The payoff for a prestigious college can never be measured. You need the same person to walk two paths simultaneously: with the same skills, experiences, interests, and timing. You can never measure the road not traveled.

If Mr Bruni wants to argue post job #1, then the value of job #1 is THE trajectory marker for all of an individuals professional life. In that case, would a single individual rather apply for that first job from State U or an Ivy? In what circumstances would it serve an individual better to have a less prestigious background?

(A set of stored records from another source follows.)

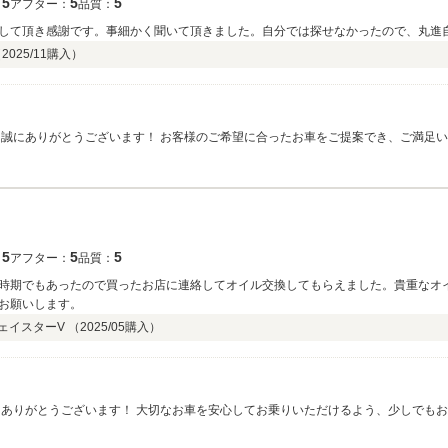
5
5
5
：
アフター：
品質：
して頂き感謝です。事細かく聞いて頂きました。自分では探せなかったので、丸進
（
2025/11
購入）
ご提案でき、ご満足いただけたことを大変嬉しく思っております。 お
ったかと思いますので、少しでもお力になれたのであれば何よりです！ また、お打ち合わせの際にも細かくお
い1台をご案内することができました！ 「丸進自動車で購入して良かった」とのお言葉は、スタッフ一同
の励みになります。 今後のメンテナンスや車検なども、ぜひお気軽にご相談ください！ これからもよろしくお願いいたします。
5
5
5
：
アフター：
品質：
時期でもあったので買ったお店に連絡してオイル交換してもらえました。貴重なオ
お願いします。
ウェイスターV （
2025/05
購入）
う、少しでもお力になれたのであればスタッフ一同とても嬉しく
ました！ 「マルシンで買って良かった」とのお言葉は、私たちにとって何より励みになりま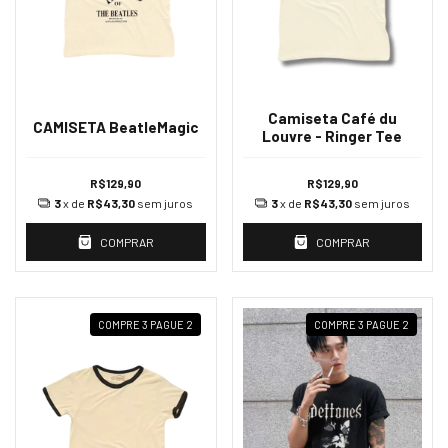
Camiseta Café du
CAMISETA BeatleMagic
Louvre - Ringer Tee
R$129,90
R$129,90
3
x de
R$43,30
sem juros
3
x de
R$43,30
sem juros
COMPRAR
COMPRAR
COMPRE 3 PAGUE 2
COMPRE 3 PAGUE 2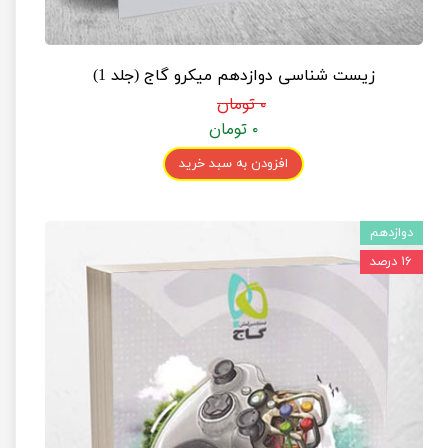
زیست شناسی دوازدهم میکرو گاج (جلد 1)
۰ تومان
۰ تومان
افزودن به سبد خرید
دوازدهم
۱۶ درصد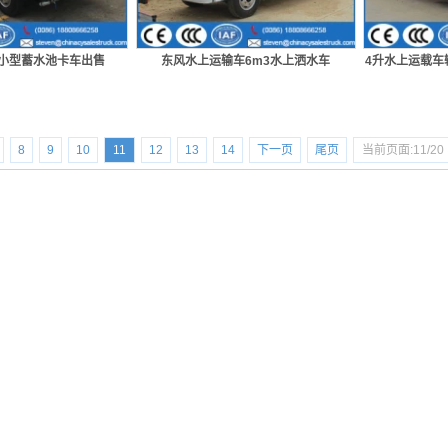
升小型蓄水池卡车出售
东风水上运输车6m3水上洒水车
4升水上运载车
8
9
10
11
12
13
14
下一页
尾页
当前页面:11/20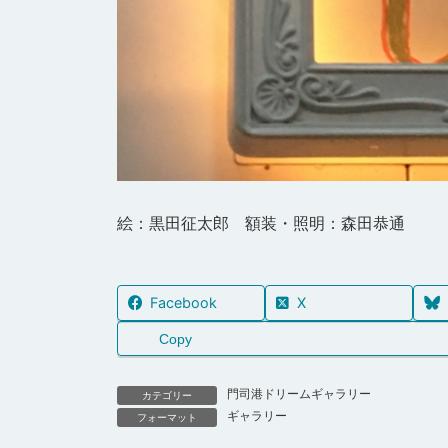
絵：黒田征太郎 額装・照明：森田恭通
Facebook
X
Copy
門司港ドリームギャラリー
カテゴリー
ギャラリー
フォーマット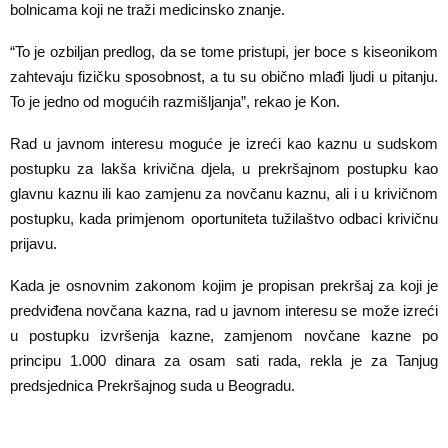
bolnicama koji ne traži medicinsko znanje.
“To je ozbiljan predlog, da se tome pristupi, jer boce s kiseonikom
zahtevaju fizičku sposobnost, a tu su obično mlađi ljudi u pitanju.
To je jedno od mogućih razmišljanja”, rekao je Kon.
Rad u javnom interesu moguće je izreći kao kaznu u sudskom
postupku za lakša krivična djela, u prekršajnom postupku kao
glavnu kaznu ili kao zamjenu za novčanu kaznu, ali i u krivičnom
postupku, kada primjenom oportuniteta tužilaštvo odbaci krivičnu
prijavu.
Kada je osnovnim zakonom kojim je propisan prekršaj za koji je
predviđena novčana kazna, rad u javnom interesu se može izreći
u postupku izvršenja kazne, zamjenom novčane kazne po
principu 1.000 dinara za osam sati rada, rekla je za Tanjug
predsjednica Prekršajnog suda u Beogradu.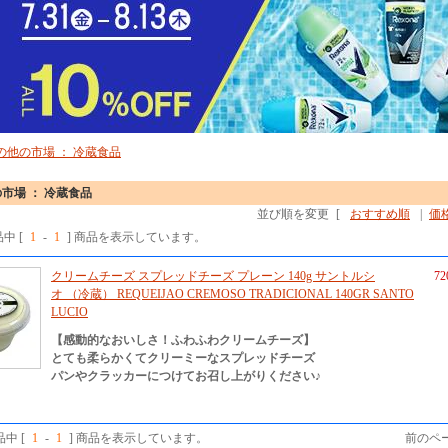
の他の市場 ： 冷蔵食品
市場 ： 冷蔵食品
並び順を変更
[
おすすめ順
|
価
品中 [
1
-
1
] 商品を表示しています。
クリームチーズ スプレッドチーズ プレーン 140g サントルシ
7
オ （冷蔵） REQUEIJAO CREMOSO TRADICIONAL 140GR SANTO
LUCIO
【感動的なおいしさ！ふわふわクリームチーズ】
とても柔らかくてクリーミーなスプレッドチーズ
パンやクラッカーにつけてお召し上がりください♪
品中 [
1
-
1
] 商品を表示しています。
前のペー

If you want to make the argument for curriculum, great. If you want to suggest that the cost of the opportunities available for Job #1 isn’t worth the investment…totally fair. But if you’re going to generalize that after Job #1 school doesn’t matter, then picking the school that gives you the most options for Job #1 is arguably the most important investment of your life. How much is that worth to you? Considering the path is ~40 to 50 years, is $50k or $100k saved worth the options lost?

Happiness is beyond measurement and inclusion in this discussion, but I will tell you my personal experiences suggest more elite grads seem a bit more content with their path. It’s a small sample size of a few dozen folks, but the ones who had more options coming out of school seem happier in their chosen fields 30 years on.

Mr. Bruni is selling comfort and motivation to the masses, but the only thing that matters is me (the individual). To that end, prestige might make all the difference?